----- 元の文書
手順1:Excelの項目とRedmineのフィールドの対応関係を決める
↑のExcelの各項目をRedmineのチケットのどのフィールドに割り当てるか決めていきます。Redmineの標準フィールドに適した項目がない場合は、カスタムフィールドを用意して割り当てます。今回は以下のように割り当てることにします。
Excelの列・行 | Excelの項目 | Redmineのチケットのフィールド |
B列 | タスク名 | 題名 |
C列 | 機能カテゴリ | カスタムフィールドとして「機能カテゴリ」を用意 |
D列 | 担当者 | 担当者 |
E列 | ステータス | ステータス |
F列 | 進捗状況 | 進捗率 |
G列 | 開始日 | 開始日 |
H列 | 終了日 | 期日 |
6行目・14行目 | 要件定義・基本設計(フェーズ) | 対象バージョン |
手順2:Redmine上に必要な項目を用意する
Redmine上に必要な項目やインポートするプロジェクトを用意していきます。
Redmineの標準フィールドにない項目をカスタムフィールドとして用意する
今回は、「機能カテゴリ」はRedmineのカスタムフィールドを利用して、定義することにしたため、Redmine上でカスタムフィールドの作成を行っていきます。Redmineの「管理」>「カスタムフィールド」の「新しいカスタムフィールド」より以下のようにカスタムフィールドを定義します。
カスタムフィールドの選択肢は以下のように定義します。
必要に応じてトラッカーを定義する
Redmineのトラッカーは、チケットの大分類を表す項目です。トラッカーごとにチケットのフィールドやステータスの遷移が決まります。チケットは必ず1つのトラッカーに所属します。デフォルトでは、「機能」、「バグ」、「サポート」の3つのトラッカーが用意されていますが、これ以外のトラッカーを利用してチケットを作成したい場合は、トラッカーを新規作成して独自に定義することができます。
今回は親階層のタスクは、「WBS」トラッカーとして、子階層のタスクは「タスク」トラッカーとして作成するため、2つのトラッカーを定義します。
トラッカーに関する詳しい説明や定義の方法は、RedmineJPの用語解説に記載があります。
Redmine上にプロジェクトを用意する
「ECサイト構築」プロジェクトをあらかじめRedmine上に作成しておきます。作成したプロジェクトの中に、Excelからインポートしたチケットの情報を入れていきます。
作成したプロジェクトにメンバーをアサインする
チケットの担当者に設定するには、プロジェクトのメンバーに設定されている必要があります。プロジェクトの「設定」>「メンバー」より、必要なメンバーをアサインしていきます。
----------
----- 提供データ
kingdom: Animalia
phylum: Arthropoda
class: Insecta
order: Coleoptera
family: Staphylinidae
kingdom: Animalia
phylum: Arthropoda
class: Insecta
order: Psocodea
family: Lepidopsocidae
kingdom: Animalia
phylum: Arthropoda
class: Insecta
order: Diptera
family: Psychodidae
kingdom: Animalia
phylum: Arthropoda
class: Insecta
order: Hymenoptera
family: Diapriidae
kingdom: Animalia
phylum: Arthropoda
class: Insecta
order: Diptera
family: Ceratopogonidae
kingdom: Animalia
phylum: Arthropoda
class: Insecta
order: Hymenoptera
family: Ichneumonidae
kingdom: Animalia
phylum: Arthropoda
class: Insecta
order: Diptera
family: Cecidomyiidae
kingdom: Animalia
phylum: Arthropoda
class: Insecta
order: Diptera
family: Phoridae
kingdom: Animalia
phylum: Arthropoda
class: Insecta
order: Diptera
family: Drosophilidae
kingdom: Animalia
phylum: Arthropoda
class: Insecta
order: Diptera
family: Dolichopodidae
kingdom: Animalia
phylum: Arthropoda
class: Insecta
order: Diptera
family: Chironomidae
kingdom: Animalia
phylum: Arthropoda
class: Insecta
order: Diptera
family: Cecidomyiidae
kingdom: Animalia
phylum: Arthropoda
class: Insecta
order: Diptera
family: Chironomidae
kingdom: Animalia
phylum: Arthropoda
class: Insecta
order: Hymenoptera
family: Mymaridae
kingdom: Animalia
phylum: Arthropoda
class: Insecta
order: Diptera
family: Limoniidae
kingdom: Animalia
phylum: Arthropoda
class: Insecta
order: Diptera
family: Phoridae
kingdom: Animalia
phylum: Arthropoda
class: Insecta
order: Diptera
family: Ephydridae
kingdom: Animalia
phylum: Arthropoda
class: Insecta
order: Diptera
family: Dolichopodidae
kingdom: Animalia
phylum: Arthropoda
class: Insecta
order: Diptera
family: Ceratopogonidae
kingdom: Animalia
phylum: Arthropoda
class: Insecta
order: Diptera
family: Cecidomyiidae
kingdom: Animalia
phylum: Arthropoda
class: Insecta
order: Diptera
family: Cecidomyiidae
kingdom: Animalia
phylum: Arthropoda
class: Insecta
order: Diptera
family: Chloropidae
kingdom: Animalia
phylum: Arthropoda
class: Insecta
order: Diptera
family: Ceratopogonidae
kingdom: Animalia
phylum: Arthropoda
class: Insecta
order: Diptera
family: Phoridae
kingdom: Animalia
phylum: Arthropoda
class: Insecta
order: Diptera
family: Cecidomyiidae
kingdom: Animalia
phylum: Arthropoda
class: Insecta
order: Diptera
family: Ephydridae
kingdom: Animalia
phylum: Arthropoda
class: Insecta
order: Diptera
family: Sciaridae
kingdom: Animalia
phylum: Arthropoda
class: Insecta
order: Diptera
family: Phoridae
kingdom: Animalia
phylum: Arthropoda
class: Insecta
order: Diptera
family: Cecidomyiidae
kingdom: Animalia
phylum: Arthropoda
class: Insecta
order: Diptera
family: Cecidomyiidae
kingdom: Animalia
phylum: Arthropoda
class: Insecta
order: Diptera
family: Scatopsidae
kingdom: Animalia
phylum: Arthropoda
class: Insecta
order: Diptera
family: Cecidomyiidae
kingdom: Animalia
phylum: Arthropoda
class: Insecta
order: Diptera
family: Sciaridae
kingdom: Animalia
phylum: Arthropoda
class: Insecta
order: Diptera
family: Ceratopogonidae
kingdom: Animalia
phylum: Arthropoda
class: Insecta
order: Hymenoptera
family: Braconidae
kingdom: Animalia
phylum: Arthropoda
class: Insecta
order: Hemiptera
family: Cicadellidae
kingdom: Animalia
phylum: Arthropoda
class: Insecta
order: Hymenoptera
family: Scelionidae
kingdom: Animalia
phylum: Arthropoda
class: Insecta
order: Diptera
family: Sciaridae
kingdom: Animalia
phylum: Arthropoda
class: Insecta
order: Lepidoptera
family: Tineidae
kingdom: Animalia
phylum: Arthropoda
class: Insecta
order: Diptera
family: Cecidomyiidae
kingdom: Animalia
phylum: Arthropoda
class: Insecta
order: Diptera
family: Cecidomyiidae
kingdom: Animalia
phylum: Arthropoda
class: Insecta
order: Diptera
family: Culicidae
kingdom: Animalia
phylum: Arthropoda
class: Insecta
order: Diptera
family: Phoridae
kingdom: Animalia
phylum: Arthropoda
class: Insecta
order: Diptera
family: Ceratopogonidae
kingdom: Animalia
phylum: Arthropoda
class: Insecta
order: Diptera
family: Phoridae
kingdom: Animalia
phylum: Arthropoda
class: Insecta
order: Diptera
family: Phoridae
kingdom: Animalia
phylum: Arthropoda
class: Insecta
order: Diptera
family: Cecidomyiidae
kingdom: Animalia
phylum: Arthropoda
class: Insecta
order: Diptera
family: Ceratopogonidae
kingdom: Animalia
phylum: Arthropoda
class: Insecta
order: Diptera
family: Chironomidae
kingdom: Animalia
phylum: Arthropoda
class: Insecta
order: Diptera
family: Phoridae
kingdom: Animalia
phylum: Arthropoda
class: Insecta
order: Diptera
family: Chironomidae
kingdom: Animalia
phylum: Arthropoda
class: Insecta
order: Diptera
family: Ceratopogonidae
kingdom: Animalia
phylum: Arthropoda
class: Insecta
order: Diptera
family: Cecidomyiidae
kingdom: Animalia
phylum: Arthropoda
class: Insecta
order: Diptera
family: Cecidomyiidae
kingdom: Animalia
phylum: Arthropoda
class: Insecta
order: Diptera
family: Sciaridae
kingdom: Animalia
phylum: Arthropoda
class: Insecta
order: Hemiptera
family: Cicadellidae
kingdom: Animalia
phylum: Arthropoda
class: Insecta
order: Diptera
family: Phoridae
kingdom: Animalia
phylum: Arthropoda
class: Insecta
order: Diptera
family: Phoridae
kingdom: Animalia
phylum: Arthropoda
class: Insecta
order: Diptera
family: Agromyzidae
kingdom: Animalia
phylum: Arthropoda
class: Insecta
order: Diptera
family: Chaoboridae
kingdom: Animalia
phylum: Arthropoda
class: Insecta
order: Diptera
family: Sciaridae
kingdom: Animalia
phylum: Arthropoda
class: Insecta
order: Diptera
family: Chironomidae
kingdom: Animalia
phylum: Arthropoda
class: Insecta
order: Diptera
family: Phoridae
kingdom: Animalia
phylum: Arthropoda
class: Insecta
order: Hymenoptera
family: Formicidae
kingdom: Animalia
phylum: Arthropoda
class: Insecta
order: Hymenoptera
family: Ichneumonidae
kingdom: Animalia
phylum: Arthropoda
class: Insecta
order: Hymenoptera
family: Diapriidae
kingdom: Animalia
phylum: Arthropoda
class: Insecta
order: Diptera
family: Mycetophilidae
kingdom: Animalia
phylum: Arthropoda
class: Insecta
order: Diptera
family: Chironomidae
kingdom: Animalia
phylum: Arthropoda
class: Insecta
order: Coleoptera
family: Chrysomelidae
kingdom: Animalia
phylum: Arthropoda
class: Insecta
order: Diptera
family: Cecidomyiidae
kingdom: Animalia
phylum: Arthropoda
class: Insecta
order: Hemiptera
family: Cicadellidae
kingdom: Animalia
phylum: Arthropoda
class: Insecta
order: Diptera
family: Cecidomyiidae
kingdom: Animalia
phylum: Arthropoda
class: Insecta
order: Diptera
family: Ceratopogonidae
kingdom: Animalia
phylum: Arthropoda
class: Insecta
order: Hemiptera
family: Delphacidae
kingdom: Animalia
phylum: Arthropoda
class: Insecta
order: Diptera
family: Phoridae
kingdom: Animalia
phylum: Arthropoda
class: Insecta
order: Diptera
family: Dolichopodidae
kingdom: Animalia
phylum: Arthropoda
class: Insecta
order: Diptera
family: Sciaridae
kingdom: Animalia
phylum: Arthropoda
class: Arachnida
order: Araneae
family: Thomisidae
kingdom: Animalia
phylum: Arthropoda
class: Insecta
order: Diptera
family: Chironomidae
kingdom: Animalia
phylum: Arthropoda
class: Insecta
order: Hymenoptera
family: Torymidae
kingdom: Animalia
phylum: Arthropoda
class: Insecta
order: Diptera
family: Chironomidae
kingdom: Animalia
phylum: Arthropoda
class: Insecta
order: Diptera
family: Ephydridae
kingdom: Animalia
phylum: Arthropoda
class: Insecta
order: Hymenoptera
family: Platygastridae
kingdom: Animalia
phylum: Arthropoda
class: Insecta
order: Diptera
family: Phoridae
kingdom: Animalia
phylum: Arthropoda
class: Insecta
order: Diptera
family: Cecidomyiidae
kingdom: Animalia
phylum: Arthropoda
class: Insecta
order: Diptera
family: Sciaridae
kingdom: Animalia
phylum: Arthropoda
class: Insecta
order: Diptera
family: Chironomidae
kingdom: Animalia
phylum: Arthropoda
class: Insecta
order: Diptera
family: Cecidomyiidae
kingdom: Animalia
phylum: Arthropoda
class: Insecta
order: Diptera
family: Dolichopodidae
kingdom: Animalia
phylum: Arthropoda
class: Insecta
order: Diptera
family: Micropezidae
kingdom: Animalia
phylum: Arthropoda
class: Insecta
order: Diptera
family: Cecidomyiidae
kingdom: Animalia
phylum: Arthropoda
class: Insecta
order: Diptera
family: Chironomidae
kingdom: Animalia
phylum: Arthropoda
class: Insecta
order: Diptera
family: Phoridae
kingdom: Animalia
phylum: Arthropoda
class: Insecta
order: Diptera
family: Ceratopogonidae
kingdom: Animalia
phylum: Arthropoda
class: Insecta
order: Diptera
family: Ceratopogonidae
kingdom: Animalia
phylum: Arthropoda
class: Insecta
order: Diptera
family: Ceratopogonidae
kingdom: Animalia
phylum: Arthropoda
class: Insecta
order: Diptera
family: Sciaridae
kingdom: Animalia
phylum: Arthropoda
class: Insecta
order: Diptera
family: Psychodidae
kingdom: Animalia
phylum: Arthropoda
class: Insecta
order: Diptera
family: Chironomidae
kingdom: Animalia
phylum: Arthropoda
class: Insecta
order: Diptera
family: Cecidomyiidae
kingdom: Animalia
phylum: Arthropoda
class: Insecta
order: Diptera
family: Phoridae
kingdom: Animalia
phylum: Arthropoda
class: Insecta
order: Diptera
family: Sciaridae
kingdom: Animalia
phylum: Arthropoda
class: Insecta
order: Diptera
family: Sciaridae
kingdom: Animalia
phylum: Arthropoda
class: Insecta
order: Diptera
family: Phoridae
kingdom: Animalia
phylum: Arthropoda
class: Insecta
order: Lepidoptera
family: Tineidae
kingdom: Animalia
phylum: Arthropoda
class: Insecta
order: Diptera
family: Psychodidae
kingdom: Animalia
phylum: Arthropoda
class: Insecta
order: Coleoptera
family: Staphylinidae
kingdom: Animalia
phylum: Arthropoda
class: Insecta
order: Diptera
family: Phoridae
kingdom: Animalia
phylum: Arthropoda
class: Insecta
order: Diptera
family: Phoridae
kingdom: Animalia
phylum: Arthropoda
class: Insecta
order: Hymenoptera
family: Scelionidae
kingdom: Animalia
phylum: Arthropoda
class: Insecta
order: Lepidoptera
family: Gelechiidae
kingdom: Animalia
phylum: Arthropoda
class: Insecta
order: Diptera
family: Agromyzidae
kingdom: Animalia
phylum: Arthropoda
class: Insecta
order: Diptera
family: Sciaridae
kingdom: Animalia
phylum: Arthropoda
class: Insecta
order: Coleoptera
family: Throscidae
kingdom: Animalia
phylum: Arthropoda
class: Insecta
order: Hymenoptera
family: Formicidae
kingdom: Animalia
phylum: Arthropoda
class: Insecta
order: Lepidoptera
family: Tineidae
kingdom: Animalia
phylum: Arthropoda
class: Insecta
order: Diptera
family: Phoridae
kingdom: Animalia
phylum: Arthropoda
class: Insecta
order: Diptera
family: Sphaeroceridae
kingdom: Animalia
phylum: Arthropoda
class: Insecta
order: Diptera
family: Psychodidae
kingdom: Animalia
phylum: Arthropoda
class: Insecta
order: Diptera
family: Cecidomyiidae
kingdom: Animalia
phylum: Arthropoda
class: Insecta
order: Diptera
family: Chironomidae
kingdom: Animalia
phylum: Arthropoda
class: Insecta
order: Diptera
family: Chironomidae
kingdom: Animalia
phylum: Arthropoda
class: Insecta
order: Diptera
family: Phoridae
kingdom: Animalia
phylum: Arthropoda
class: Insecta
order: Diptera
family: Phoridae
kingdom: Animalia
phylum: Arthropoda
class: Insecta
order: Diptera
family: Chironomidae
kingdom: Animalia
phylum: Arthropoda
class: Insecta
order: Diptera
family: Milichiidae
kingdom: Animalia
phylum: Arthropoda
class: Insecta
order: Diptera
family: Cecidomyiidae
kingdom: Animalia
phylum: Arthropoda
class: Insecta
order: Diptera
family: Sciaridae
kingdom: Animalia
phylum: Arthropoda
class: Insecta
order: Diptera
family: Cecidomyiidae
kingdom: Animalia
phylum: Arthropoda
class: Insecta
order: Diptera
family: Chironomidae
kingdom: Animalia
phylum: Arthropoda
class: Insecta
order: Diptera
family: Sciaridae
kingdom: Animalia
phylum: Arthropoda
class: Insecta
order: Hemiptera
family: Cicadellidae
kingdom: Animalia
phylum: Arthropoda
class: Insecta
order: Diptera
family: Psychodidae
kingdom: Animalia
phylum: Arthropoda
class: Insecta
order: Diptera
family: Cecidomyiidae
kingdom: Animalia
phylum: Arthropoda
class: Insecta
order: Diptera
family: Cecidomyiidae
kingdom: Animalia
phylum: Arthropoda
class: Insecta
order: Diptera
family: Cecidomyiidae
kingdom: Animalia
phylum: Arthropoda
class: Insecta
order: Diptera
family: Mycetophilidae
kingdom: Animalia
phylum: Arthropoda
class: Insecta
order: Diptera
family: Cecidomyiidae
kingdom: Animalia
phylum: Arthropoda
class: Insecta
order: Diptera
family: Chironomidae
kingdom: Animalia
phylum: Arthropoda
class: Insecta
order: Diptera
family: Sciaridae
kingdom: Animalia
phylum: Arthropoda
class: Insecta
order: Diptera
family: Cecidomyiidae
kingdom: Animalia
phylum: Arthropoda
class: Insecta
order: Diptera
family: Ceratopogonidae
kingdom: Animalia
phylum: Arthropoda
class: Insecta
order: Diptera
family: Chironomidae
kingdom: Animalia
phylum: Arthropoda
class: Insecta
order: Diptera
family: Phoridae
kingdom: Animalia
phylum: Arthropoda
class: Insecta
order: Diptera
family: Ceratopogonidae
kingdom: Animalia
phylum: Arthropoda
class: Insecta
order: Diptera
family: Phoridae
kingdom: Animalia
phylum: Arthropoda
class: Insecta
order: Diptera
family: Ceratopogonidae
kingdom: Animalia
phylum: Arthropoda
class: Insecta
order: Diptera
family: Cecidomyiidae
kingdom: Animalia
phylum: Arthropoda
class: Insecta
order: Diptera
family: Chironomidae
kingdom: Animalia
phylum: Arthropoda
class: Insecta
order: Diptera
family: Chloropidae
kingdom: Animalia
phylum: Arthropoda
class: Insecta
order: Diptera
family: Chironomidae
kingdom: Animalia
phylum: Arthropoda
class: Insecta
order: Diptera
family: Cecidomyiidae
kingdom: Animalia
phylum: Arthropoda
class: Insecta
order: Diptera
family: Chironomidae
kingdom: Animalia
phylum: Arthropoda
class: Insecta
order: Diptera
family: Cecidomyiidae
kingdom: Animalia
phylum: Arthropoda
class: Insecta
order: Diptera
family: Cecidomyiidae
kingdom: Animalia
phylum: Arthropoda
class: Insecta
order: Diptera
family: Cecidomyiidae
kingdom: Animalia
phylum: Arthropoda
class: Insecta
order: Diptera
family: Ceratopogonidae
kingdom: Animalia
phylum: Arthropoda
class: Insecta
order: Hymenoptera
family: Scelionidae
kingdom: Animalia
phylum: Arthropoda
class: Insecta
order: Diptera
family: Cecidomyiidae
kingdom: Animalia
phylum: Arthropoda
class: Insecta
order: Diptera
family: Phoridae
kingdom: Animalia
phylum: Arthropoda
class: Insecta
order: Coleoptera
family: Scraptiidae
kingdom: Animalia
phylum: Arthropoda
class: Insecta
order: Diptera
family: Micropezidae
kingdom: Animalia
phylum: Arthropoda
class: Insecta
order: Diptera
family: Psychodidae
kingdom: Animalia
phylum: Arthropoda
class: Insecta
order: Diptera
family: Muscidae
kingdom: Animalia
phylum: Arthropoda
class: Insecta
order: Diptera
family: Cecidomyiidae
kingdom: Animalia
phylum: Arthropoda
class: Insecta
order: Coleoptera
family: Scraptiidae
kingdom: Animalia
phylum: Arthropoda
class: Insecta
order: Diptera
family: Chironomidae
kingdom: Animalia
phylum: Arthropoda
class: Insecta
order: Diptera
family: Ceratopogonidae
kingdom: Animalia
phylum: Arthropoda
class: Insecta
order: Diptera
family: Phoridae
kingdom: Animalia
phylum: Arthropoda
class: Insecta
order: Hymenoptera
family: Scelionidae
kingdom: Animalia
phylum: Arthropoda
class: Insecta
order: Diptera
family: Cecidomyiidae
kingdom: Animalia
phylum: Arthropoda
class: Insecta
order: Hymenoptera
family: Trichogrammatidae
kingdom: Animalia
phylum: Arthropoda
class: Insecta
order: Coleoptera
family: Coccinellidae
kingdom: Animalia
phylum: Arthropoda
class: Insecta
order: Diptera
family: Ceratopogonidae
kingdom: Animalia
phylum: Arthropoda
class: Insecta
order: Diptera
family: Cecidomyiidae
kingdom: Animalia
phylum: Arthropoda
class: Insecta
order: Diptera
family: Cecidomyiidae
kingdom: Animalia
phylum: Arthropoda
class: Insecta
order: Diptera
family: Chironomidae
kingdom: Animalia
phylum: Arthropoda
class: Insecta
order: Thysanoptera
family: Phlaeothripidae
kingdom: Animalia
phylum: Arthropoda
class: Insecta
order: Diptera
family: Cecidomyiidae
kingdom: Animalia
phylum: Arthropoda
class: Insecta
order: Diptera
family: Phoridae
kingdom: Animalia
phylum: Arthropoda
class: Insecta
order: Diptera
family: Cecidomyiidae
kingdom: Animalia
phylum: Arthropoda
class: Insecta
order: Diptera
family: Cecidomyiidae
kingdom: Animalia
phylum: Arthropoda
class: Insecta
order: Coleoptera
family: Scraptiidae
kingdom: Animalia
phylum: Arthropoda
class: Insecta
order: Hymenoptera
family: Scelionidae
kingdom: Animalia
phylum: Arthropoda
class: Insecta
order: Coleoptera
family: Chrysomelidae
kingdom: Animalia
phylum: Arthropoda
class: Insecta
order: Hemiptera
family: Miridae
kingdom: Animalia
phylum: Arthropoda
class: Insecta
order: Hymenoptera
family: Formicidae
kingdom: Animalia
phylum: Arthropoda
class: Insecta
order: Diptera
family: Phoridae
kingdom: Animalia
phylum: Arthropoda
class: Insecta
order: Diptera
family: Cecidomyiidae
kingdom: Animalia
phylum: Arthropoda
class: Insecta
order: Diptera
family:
----------
● **課題一覧**
[A] 元の文書によると、Redmineにデフォルトで用意されているトラッカーはどれですか。
[B] 元の文書のうち、「Excelの列・行 | Excelの項目」で始まり「Redmine上に必要な項目やインポートするプロジェクトを用意していきます。」までの部分を、一字一句そのまま打ち直してください。

● **回答一覧**
[A] 「機能」、「バグ」、「サポート」の3つです。

[B]
Excelの列・行 | Excelの項目 | Redmineのチケットのフィールド |
B列 | タスク名 | 題名 |
C列 | 機能カテゴリ | カスタムフィールドとして「機能カテゴリ」を用意 |
D列 | 担当者 | 担当者 |
E列 | ステータス | ステータス |
F列 | 進捗状況 | 進捗率 |
G列 | 開始日 | 開始日 |
H列 | 終了日 | 期日 |
6行目・14行目 | 要件定義・基本設計(フェーズ) | 対象バージョン |
手順2:Redmine上に必要な項目を用意する
Redmine上に必要な項目やインポートするプロジェクトを用意していきます。